- _ABOUT THIS EXERCISE_
Write out every line of text in the records below word for word, keeping the original line breaks. Leave the pictures out of your answer.

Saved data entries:
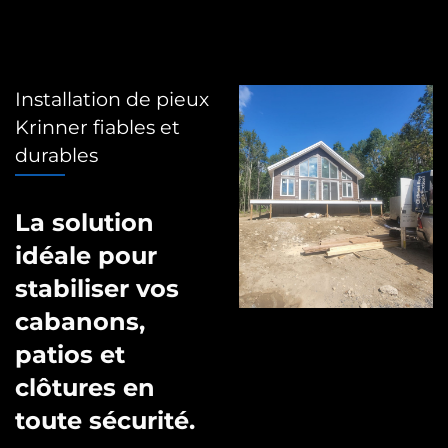
Installation de pieux
Krinner fiables et
durables
La solution
idéale pour
stabiliser vos
cabanons,
patios et
clôtures en
toute sécurité.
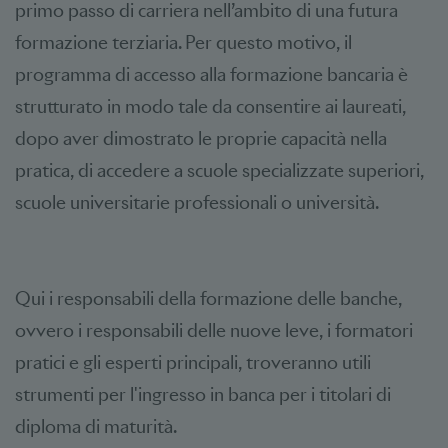
primo passo di carriera nell’ambito di una futura
formazione terziaria. Per questo motivo, il
programma di accesso alla formazione bancaria è
strutturato in modo tale da consentire ai laureati,
dopo aver dimostrato le proprie capacità nella
pratica, di accedere a scuole specializzate superiori,
scuole universitarie professionali o università.
Qui i responsabili della formazione delle banche,
ovvero i responsabili delle nuove leve, i formatori
pratici e gli esperti principali, troveranno utili
strumenti per l'ingresso in banca per i titolari di
diploma di maturità.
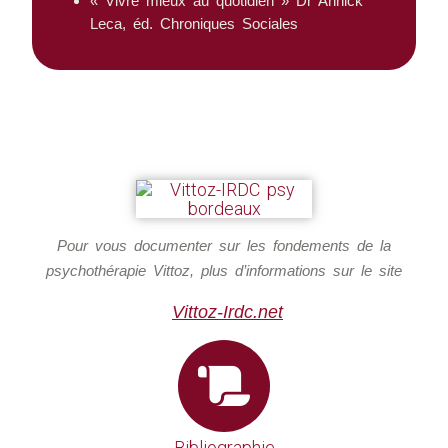
« Vivre mieux au quotidien » Dr Annick
Leca, éd. Chroniques Sociales
Pour vous documenter sur les fondements de la
psychothérapie Vittoz, plus d’informations sur le site
Vittoz-Irdc.net
Bibliographie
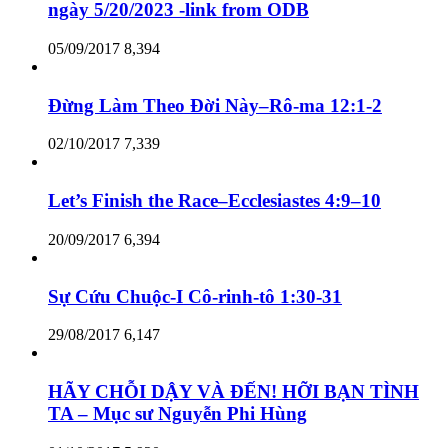
ngày 5/20/2023 -link from ODB
05/09/2017
8,394
Đừng Làm Theo Đời Này–Rô-ma 12:1-2
02/10/2017
7,339
Let’s Finish the Race–Ecclesiastes 4:9–10
20/09/2017
6,394
Sự Cứu Chuộc-I Cô-rinh-tô 1:30-31
29/08/2017
6,147
HÃY CHỖI DẬY VÀ ĐẾN! HỠI BẠN TÌNH
TA – Mục sư Nguyễn Phi Hùng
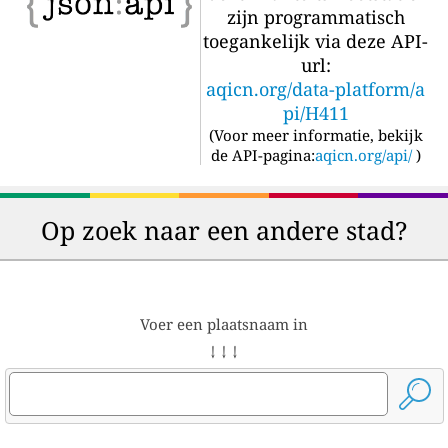
zijn programmatisch
toegankelijk via deze API-
url:
aqicn.org/data-platform/a
pi/H411
(
Voor meer informatie, bekijk
de API-pagina:
aqicn.org/api/
)
Op zoek naar een andere stad?
Voer een plaatsnaam in
↓ ↓ ↓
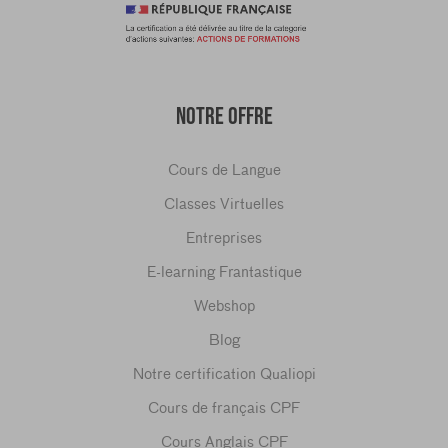
NOTRE OFFRE
Cours de Langue
Classes Virtuelles
Entreprises
E-learning Frantastique
Webshop
Blog
Notre certification Qualiopi
Cours de français CPF
Cours Anglais CPF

- _RESPONSE TO THE EXERCISE_
Installation de pieux
Krinner fiables et
durables
La solution
idéale pour
stabiliser vos
cabanons,
patios et
clôtures en
toute sécurité.
primo passo di carriera nell’ambito di una futura
formazione terziaria. Per questo motivo, il
programma di accesso alla formazione bancaria è
strutturato in modo tale da consentire ai laureati,
dopo aver dimostrato le proprie capacità nella
pratica, di accedere a scuole specializzate superiori,
scuole universitarie professionali o università.
Qui i responsabili della formazione delle banche,
ovvero i responsabili delle nuove leve, i formatori
pratici e gli esperti principali, troveranno utili
strumenti per l'ingresso in banca per i titolari di
diploma di maturità.
« Vivre mieux au quotidien » Dr Annick
Leca, éd. Chroniques Sociales
Pour vous documenter sur les fondements de la
psychothérapie Vittoz, plus d’informations sur le site
Vittoz-Irdc.net
Bibliographie
ngày 5/20/2023 -link from ODB
05/09/2017
8,394
Đừng Làm Theo Đời Này–Rô-ma 12:1-2
02/10/2017
7,339
Let’s Finish the Race–Ecclesiastes 4:9–10
20/09/2017
6,394
Sự Cứu Chuộc-I Cô-rinh-tô 1:30-31
29/08/2017
6,147
HÃY CHỖI DẬY VÀ ĐẾN! HỠI BẠN TÌNH
TA – Mục sư Nguyễn Phi Hùng
zijn programmatisch
toegankelijk via deze API-
url:
aqicn.org/data-platform/a
pi/H411
(
Voor meer informatie, bekijk
de API-pagina:
aqicn.org/api/
)
Op zoek naar een andere stad?
Voer een plaatsnaam in
↓ ↓ ↓
NOTRE OFFRE
Cours de Langue
Classes Virtuelles
Entreprises
E-learning Frantastique
Webshop
Blog
Notre certification Qualiopi
Cours de français CPF
Cours Anglais CPF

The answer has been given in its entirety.